Source material:
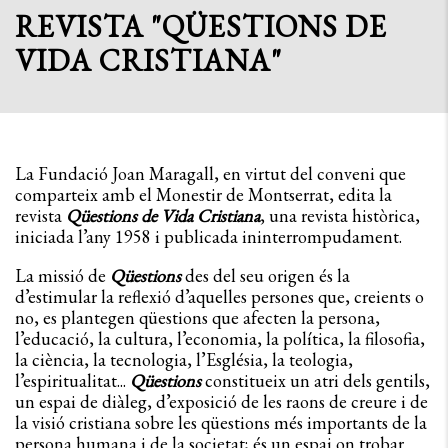
REVISTA "QÜESTIONS DE
VIDA CRISTIANA"
La Fundació Joan Maragall, en virtut del conveni que
comparteix amb el Monestir de Montserrat, edita la
revista
Qüestions de Vida Cristiana
, una revista històrica,
iniciada l’any 1958 i publicada ininterrompudament.
La missió de
Qüestions
des del seu origen és la
d’estimular la reflexió d’aquelles persones que, creients o
no, es plantegen qüestions que afecten la persona,
l’educació, la cultura, l’economia, la política, la filosofia,
la ciència, la tecnologia, l’Església, la teologia,
l’espiritualitat...
Qüestions
constitueix un atri dels gentils,
un espai de diàleg, d’exposició de les raons de creure i de
la visió cristiana sobre les qüestions més importants de la
persona humana i de la societat; és un espai on trobar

Task directions: Count how many lines of the listing above contain the string "espai", and give only that number.

Answer for this exercise: 2